Tuesday, October 2, 2007

Who loves you baby?


Kate is so amazing. She is verbal for her age I think, but how can one blame her with 3 verbal sisters and Mom around all the time? She has recently taken to calling Rachel's name loudly with a weh AH you...afterwards. "Rachuuul, whe AH youuu". Guess how that makes Rach feel?
She also says Byb-bye... wuv you...
(ahhh, first sip of Joe this morning, soooo good)
I am glad she is going to be able to speak so young and therefor skip a lot of the frustration of not being able to ask for what she wants or needs. She can mostly say what she wants now: juice, baby, food (nummy-num), diaper change, book or the ever-resounding MIMI (me) Lol. Her newest thing is counting though. She is wondering what the heck we are doing and is totally entranced by it. I have little book stashes throughout the house for her and she knows her counting books. One clown, two dollies, three toy soldiers. She watches so intently and then when I count them "one, two, three," her head whips around and she stares at me...She knows we are doing something, something important, but she is figuring out what. It is AMAZING to watch her little brain work it out. So she has started to mimic count. "One", she says holding her little number one finger up. "One, two, nine!" says she. Who cares about 3,4,5,6,7 or 8? She likes one, two and NINE. Ugh, I could EAT HER.

Ok, so I know that she is my tubal-reversal baby so I am feeling extra um, ga-ga ding-ding in love with her. I know she is just a baby like every other baby but I am telling you, I am completely, head over heels, 150%,crazy in love with her! I know, I know, a tad pathetic at number four. But I really cannot help it. Maybe it is because I am the age I am now or that I get to be with her all the time and not work or have to send her to daycare somewhere...I don't know but it is a real love fest.

Last night I was nursing her in her room before bed and I was stroking her head, legs, tummy and she was stroking my chest, arms, face and we were just cooing at each other and I didn't actually think life could be any sweeter in that moment.
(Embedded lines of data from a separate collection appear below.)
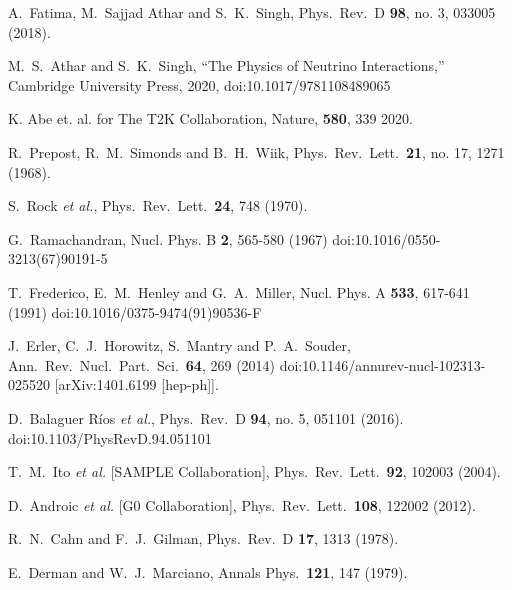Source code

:\begin{thebibliography}{00}
  

  A.~Fatima, M.~Sajjad Athar and S.~K.~Singh,
    Phys.\ Rev.\ D {\bf 98}, no. 3, 033005 (2018).
  
  

M.~S.~Athar and S.~K.~Singh,
``The Physics of Neutrino Interactions,'' Cambridge University Press, 2020, 
doi:10.1017/9781108489065
  

K. Abe et. al. for The T2K Collaboration, Nature, {\bf 580}, 339 2020.
  
  

  R.~Prepost, R.~M.~Simonds and B.~H.~Wiik,
    Phys.\ Rev.\ Lett.\  {\bf 21}, no. 17, 1271 (1968).
  
  

  S.~Rock {\it et al.},
    Phys.\ Rev.\ Lett.\  {\bf 24}, 748 (1970).
  
  

G.~Ramachandran,
Nucl. Phys. B \textbf{2}, 565-580 (1967)
doi:10.1016/0550-3213(67)90191-5

T.~Frederico, E.~M.~Henley and G.~A.~Miller,
Nucl. Phys. A \textbf{533}, 617-641 (1991)
doi:10.1016/0375-9474(91)90536-F
  
  

  J.~Erler, C.~J.~Horowitz, S.~Mantry and P.~A.~Souder,
    Ann.\ Rev.\ Nucl.\ Part.\ Sci.\  {\bf 64}, 269 (2014)
  doi:10.1146/annurev-nucl-102313-025520
  [arXiv:1401.6199 [hep-ph]].
      

  D.~Balaguer Ríos {\it et al.},
    Phys.\ Rev.\ D {\bf 94}, no. 5, 051101 (2016).
  doi:10.1103/PhysRevD.94.051101
      
  

  T.~M.~Ito {\it et al.} [SAMPLE Collaboration],
    Phys.\ Rev.\ Lett.\  {\bf 92}, 102003 (2004).
  
  

  D.~Androic {\it et al.} [G0 Collaboration],
    Phys.\ Rev.\ Lett.\  {\bf 108}, 122002 (2012).
  
  

  R.~N.~Cahn and F.~J.~Gilman,
    Phys.\ Rev.\ D {\bf 17}, 1313 (1978).
  
  

  E.~Derman and W.~J.~Marciano,
    Annals Phys.\  {\bf 121}, 147 (1979).
  

\end{thebibliography}

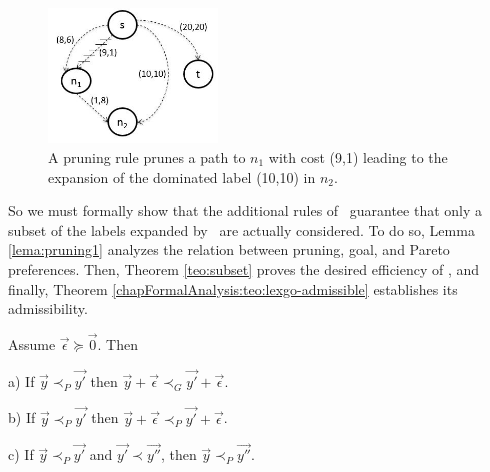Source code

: \begin{figure}[!ht]
\centering
\includegraphics[width=0.4\textwidth]{Images/Chapter5/naive-pruning-example}
\caption{A pruning rule prunes a path to $n_1$ with cost (9,1) leading to the expansion of the dominated label (10,10) in $n_2$.}
\label{fig:5-1}
\end{figure} 

So we must formally show that the additional rules of \lexgo \ guarantee that only a subset of the labels expanded by \namoa \ are actually considered. To do so, Lemma \ref{lema:pruning1} analyzes the relation between pruning, goal, and Pareto preferences. Then, Theorem \ref{teo:subset} proves the desired efficiency of \lexgo, and finally, Theorem \ref{chapFormalAnalysis:teo:lexgo-admissible} establishes its admissibility.

\begin{lema}\label{lema:pruning1} 
Assume $\vec{\epsilon} \succeq \vec{0}$. Then

a) If $\vec{y} \prec_{P} \vec{y'}$  then $\vec{y} + \vec{\epsilon} \prec_{G} \vec{y'} + \vec{\epsilon}$.

b) If $\vec{y} \prec_{P} \vec{y'}$  then $\vec{y} + \vec{\epsilon} \prec_{P} \vec{y'} + \vec{\epsilon}$.

c) If $\vec{y} \prec_{P} \vec{y'}$ and $\vec{y'} \prec \vec{y''}$, then $\vec{y} \prec_{P} \vec{y''}.$

\end{lema}

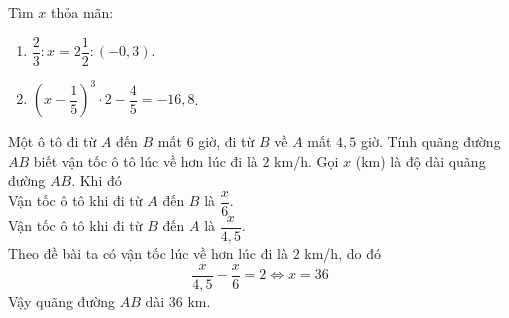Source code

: 	\begin{ex}%
		Tìm $x$ thỏa mãn:
		\begin{enumerate}
			\item $\dfrac{2}{3}:x=2\dfrac{1}{2}:(-0,3)$.
			\item $\left(x-\dfrac{1}{5} \right)^3\cdot 2-\dfrac{4}{5}=-16,8 $.
			
		\end{enumerate}
	\end{ex}
	
	\begin{ex}%
		Một ô tô đi từ $ A $ đến $ B $ mất $ 6 $ giờ, đi từ $ B $ về $ A $ mất $ 4,5 $ giờ. Tính quãng đường $ AB $ biết vận tốc ô tô lúc về hơn lúc đi là $ 2 $ km/h.
		\loigiai
		{
			Gọi $ x $ (km) là độ dài quãng đường $ AB $. Khi đó\\
			Vận tốc ô tô khi đi từ $ A $ đến $ B $ là $ \dfrac{x}{6} $.\\ 
			Vận tốc ô tô khi đi từ $ B $ đến $ A $ là $ \dfrac{x}{4,5} $.\\ 
			Theo đề bài ta có vận tốc lúc về hơn lúc đi là $ 2$  km/h, do đó 
			\[ \dfrac{x}{4,5} - \dfrac{x}{6} = 2 \Leftrightarrow x=36\]
			Vậy quãng đường $ AB $ dài $ 36 $ km.
		}
	\end{ex}
	
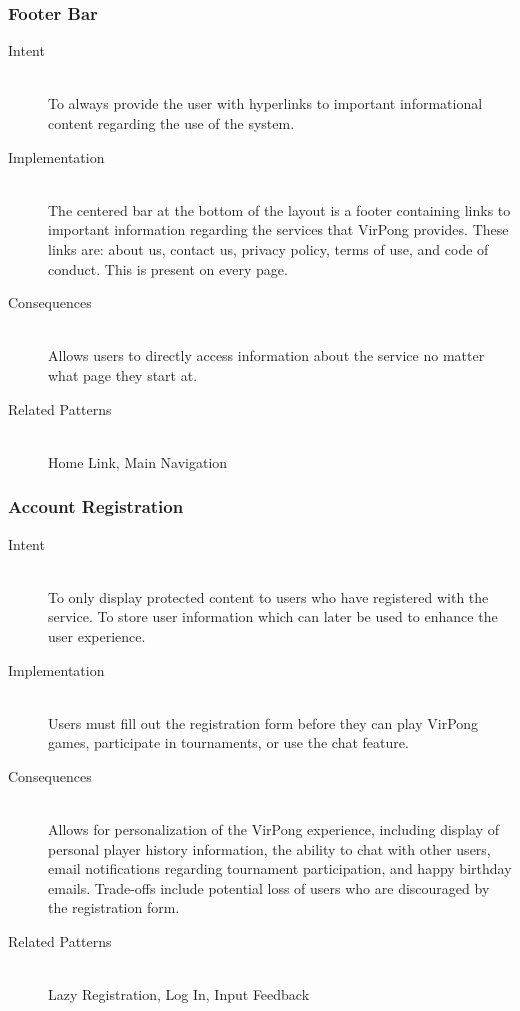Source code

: 		\subsubsection{Footer Bar}
			\begin{description}
				\item[Intent] \hfill \\
					To always provide the user with hyperlinks to important informational content regarding the use of the system.
				\item[Implementation] \hfill \\
					The centered bar at the bottom of the layout is a footer containing links to important information regarding the services that VirPong provides. These links are: about us, contact us, privacy policy, terms of use, and code of conduct. This is present on every page.
				\item[Consequences] \hfill \\
					Allows users to directly access information about the service no matter what page they start at.
				\item[Related Patterns] \hfill \\
					Home Link, Main Navigation
			\end{description}
			
		\subsubsection{Account Registration}
			\begin{description}
				\item[Intent] \hfill \\
					To only display protected content to users who have registered with the service. To store user information which can later be used to enhance the user experience.
				\item[Implementation] \hfill \\
					Users must fill out the registration form before they can play VirPong games, participate in tournaments, or use the chat feature.
				\item[Consequences] \hfill \\
					Allows for personalization of the VirPong experience, including display of personal player history information, the ability to chat with other users, email notifications regarding tournament participation, and happy birthday emails. Trade-offs include potential loss of users who are discouraged by the registration form.
				\item[Related Patterns] \hfill \\
					Lazy Registration, Log In, Input Feedback
			\end{description}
I am IN LOVE with my child. Now, don't make me qualify, I am in love with the others too...anyone who knows me, knows that, but I am allowed to talk about just one at this moment, am I not?

I think somehow I transcended old patterning, broke a chain or something that I wasn't even aware I had and came to the sudden realization that giving oneself over completely to love is a transcendant JOY. Now, I know that I am enjoying the fruit of some years of labor. It is a pleasure to talk with each of my kids, spend time, do things with because they are well trained. I know that is a big part of it for me because I have little patience and probably would feel less, well, gushy about wild banshees (as little L calls herself) but so what? If I am enjoying my kids more because they are well-trained children, what of it?

My brain was going round and round this last night as I lay in bed. If I could truly express how I felt, and you multiplied it by infiniti, you still wouldn't be able to know what love I am feeling. So then I thought, how much more does our heavenly Father love us? It is impossible to fathom. He loves us so much that He sacrificed himself. Hmmm, sounds like a parent to me. If anything can even remotely taste of the love that God has for His children, it must be a mother's love...

My point? I have no idea. I just needed to somehow, in some way try to express this love I have for that kid. The baby that was never to be. (or so I thought) I wish everyone could just run right out and get tubal reversals and have babies all over the place.
Lol Ok, ok, at least ME.
Send us up some prayers (for real)for next month ladies, might as well throw one of them thar boys into the mix as you all are always wishing on me. ;)
Thanks for letting me gush about the baby. I know everyone feels the same way about their own kids. I'm not STUPID you know...lol, just a MOM. :0)

3 comments:

Tiffany said...

I loved this! That is just how I felt about my babies, that time when they are little like that is so short and I just reveled in everything they did. I think Kate is especially blessed to be totally adored by all of you guys. What a confident, sweet spirit she has!

oneblessedmamma said...

K had a very similar post called, "The baby I love RIGHT NOW". It was really great too. Of course, we all love all our kids, but it is wonderful to be able to delight in those things that are unique to babies while they still do them, and not have to look back later and wish you had enjoyed them more in hindsight.

Amy said...

You inspired me! I had so much to write in your comments, that I decided to make it a blog entry instead! So you have to come and read it. Come on. And yes, feel free to comment! And I will try to do more commenting as well. I am one of those who likes it!

I think you conveyed perfectly how you were feeling about your precious baby girl. She is adorable and such a gift from GOD! Aren't they just totally amazing!?